As consumers, we can research the issues that affect us most: animal treatment, soil degradation, corporate greenwashing, or whatever you care about. We can choose to avoid products that directly support these practices. One of the first real commitments I made was to go organic for my dairy and eggs because I was concerned about the treatment of animals and the bioaccumulation of toxins within them. Through raising a few chickens, I am able to save money on eggs and purchase organic dairy products.

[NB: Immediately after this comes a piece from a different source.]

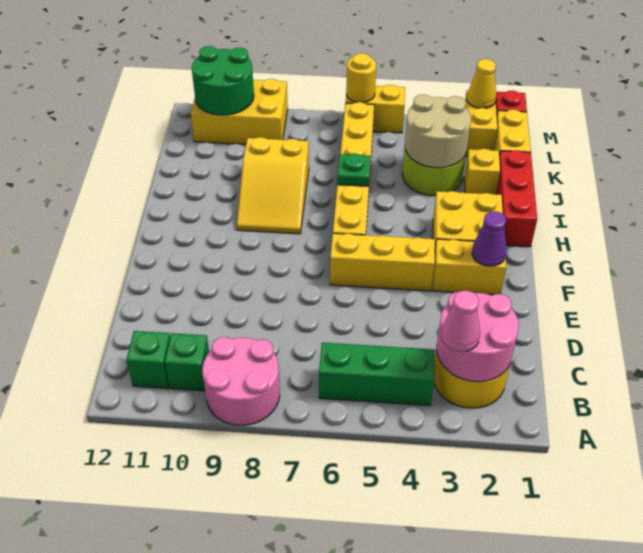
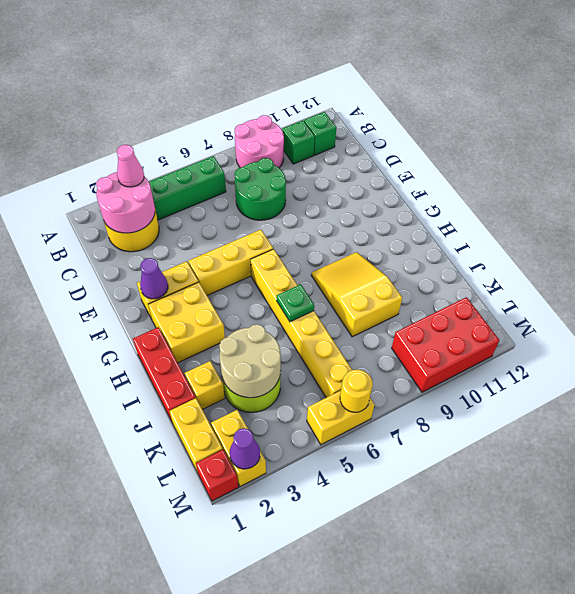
yellow brick L9:M11 level 1 -> red brick L9:M11 level 1
green round brick L10:M11 level 2 -> green round brick C7:D8 level 1
yellow cone M2 level 2 -> purple cone M2 level 2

From the perspective of the producer, Poorganic is how we like to describe our produce to buyers. Certification is something for large farms, farms whose practices are industrial enough to be of concern. We grow food like the pioneers grew it because we like to eat good, fresh, unsprayed, nutritionally dense flora. Like real American farmers, we protect the land we grow it on, because it must serve us for generations to come. Poorganics, from any perspective, is about getting real. I grow tired of hearing people snuff their noses, or laugh, at the word ‘organic’ because it has become too commercialized and too stigmatized. It’s not about who has the best brand at the dinner party, it’s about realizing how industrial farming treats the ecology of our planet. It's about going inside yourself and deciding where you stand on this issue and what you want to eatNo one has to ask the waiter whether the parsley in the chutney on their fancy, wild caught salmon is organic. Or, be the guy to request the name, hometown, and date of birth of his roasted chicken. However, we should be subtly aware of what is really on our plate, what it went through to get there, and what it’s going to do upon entering our bodies.

 I don’t waste my time counting calories, and I’m not bitter enough to refuse to eat the grilled American cheese sandwich at the neighborhood picnic. I am idealistic enough to take action in my own life, to grow fresh vegetables and share them, and to offer to cook for the next picnic.